While adolescents are most likely to develop acne due to dairy consumption, board-certified dermatologist Dr. Dendy Engelman notes that those who are lactose intolerant or have lactose sensitivity or allergies are also more susceptible to resulting breakouts. Still, Dr. Petrucci says that teenagers are the most vulnerable. "Their hormones are already going wild, and because most of them are loading up on high-carb junk foods like pizza and fries," she says. "It's a double whammy: Dairy makes their hormones even wilder, and it raises their carb count even higher."

Monitor your body's reaction to dairy products.

Ultimately, you know your body—if your skin becomes angry every time you eat a piece of cheese, there is likely a connection. "If consuming dairy usually leads to a breakout for you, unfortunately, there is no way to completely eliminate breakouts and still eat dairy products," Dr. Engelman says. "However, there are a few things you can do to decrease your chances of breaking out." For starters, monitor how your body reacts to the amount of dairy you eat. "Try cutting out dairy entirely, then gradually re-introducing it throughout the week," she suggests. "If you see your skin reacting adversely, you can limit your intake or switch to a non-dairy alternative." There are a plethora of those: Oat, nut, and plant-based alternatives can give you the satisfaction of creamy dairy products without the negative side effects of acne or, if you're lactose intolerant, an upset stomach.

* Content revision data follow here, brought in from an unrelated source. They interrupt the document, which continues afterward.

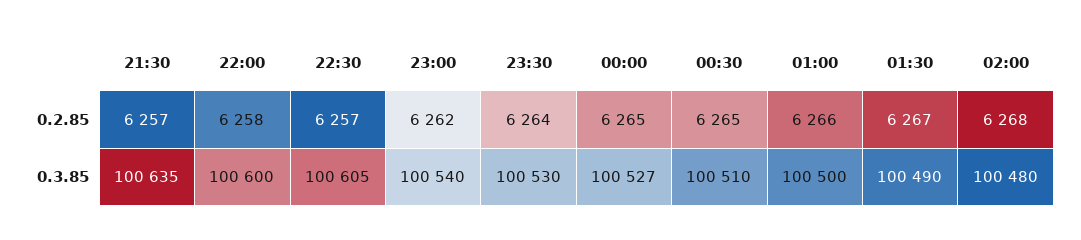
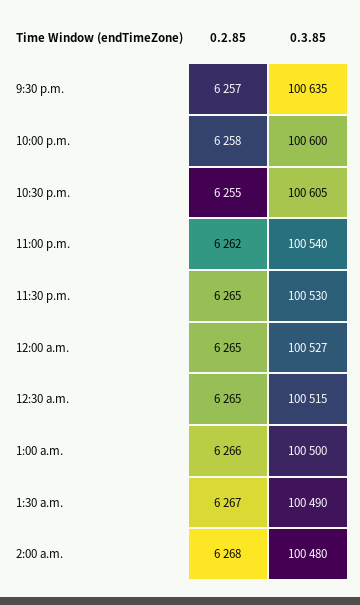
22:30, 0.2.85: 6257 -> 6255
23:30, 0.2.85: 6264 -> 6265
00:30, 0.3.85: 100510 -> 100515

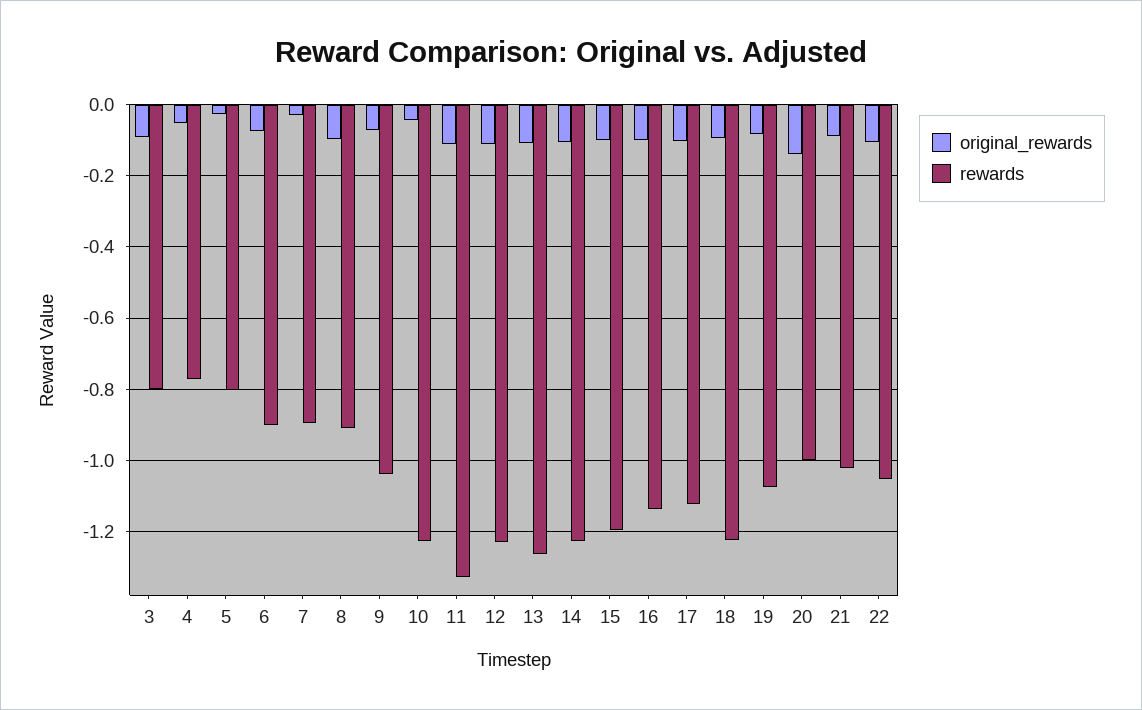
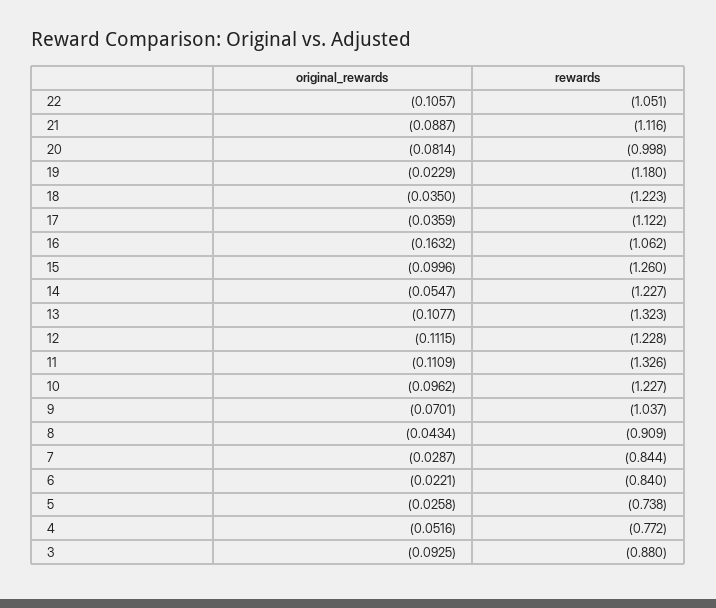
rewards, 3: -0.8 -> -0.88
rewards, 5: -0.8 -> -0.738
original_rewards, 6: -0.08 -> -0.0221
rewards, 6: -0.9 -> -0.84
rewards, 7: -0.9 -> -0.844
original_rewards, 8: -0.1 -> -0.0434
original_rewards, 10: -0.04 -> -0.0962
rewards, 13: -1.26 -> -1.323
original_rewards, 14: -0.1 -> -0.0547
rewards, 15: -1.2 -> -1.26
original_rewards, 16: -0.1 -> -0.1632
rewards, 16: -1.14 -> -1.062
original_rewards, 17: -0.1 -> -0.0359
original_rewards, 18: -0.1 -> -0.035
original_rewards, 19: -0.08 -> -0.0229
rewards, 19: -1.08 -> -1.18
original_rewards, 20: -0.14 -> -0.0814
rewards, 21: -1.02 -> -1.116

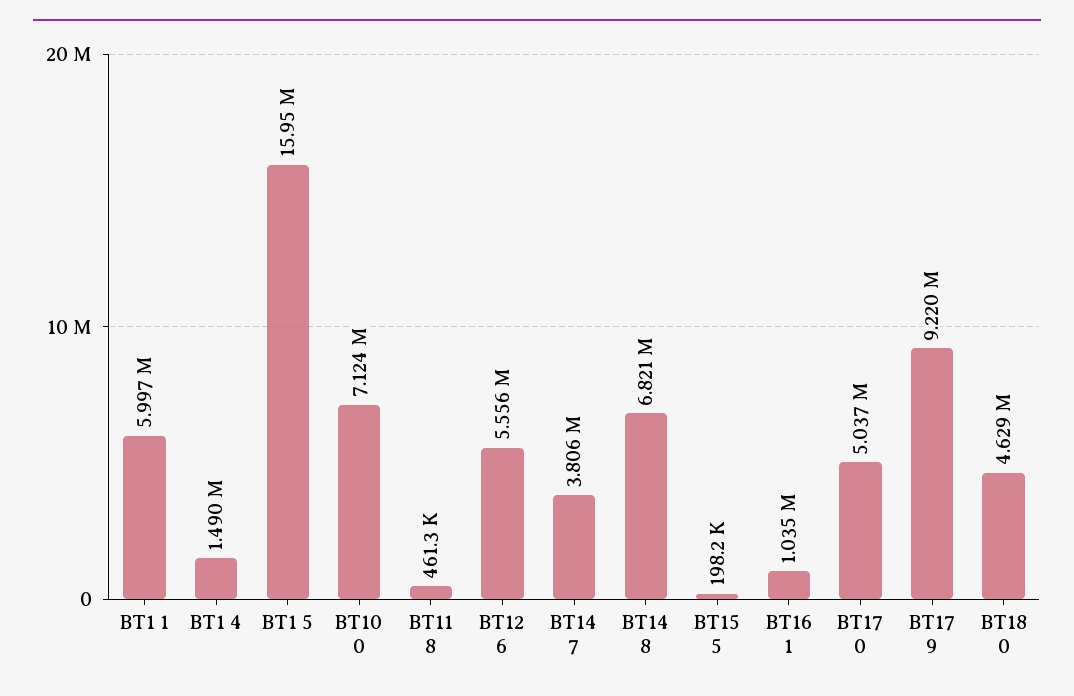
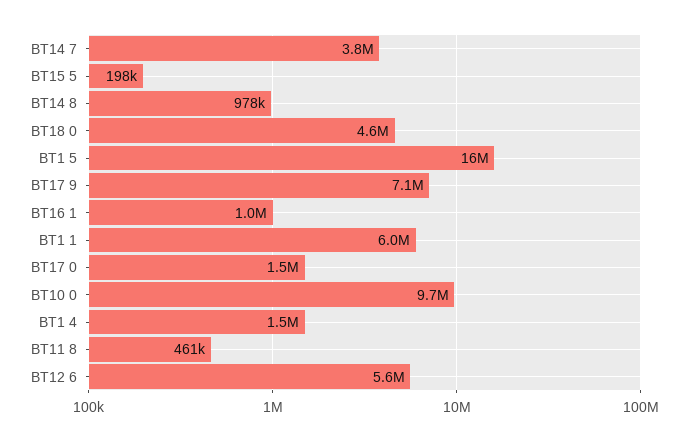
BT10 0: 7124000 -> 9700000
BT14 8: 6821000 -> 978000
BT17 0: 5037000 -> 1500000
BT17 9: 9220000 -> 7100000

Dairy likely isn't the single, defining cause of your blemishes.

According to Harbstreet, more studies need to be conducted to uncover a 100-percent causal relationship between dairy and acne. "The bottom line is that since the evidence for dairy causing acne is shaky, there's no reason to actively avoid it unless you have a dairy allergy or sensitivity or prefer to avoid it due to personal preference," she says. "Acne is a complex, multifactorial condition and while changes to your diet could have an impact, clearing and preventing acne may require professional guidance from a dermatologist, an appropriate skin care regimen, or medication."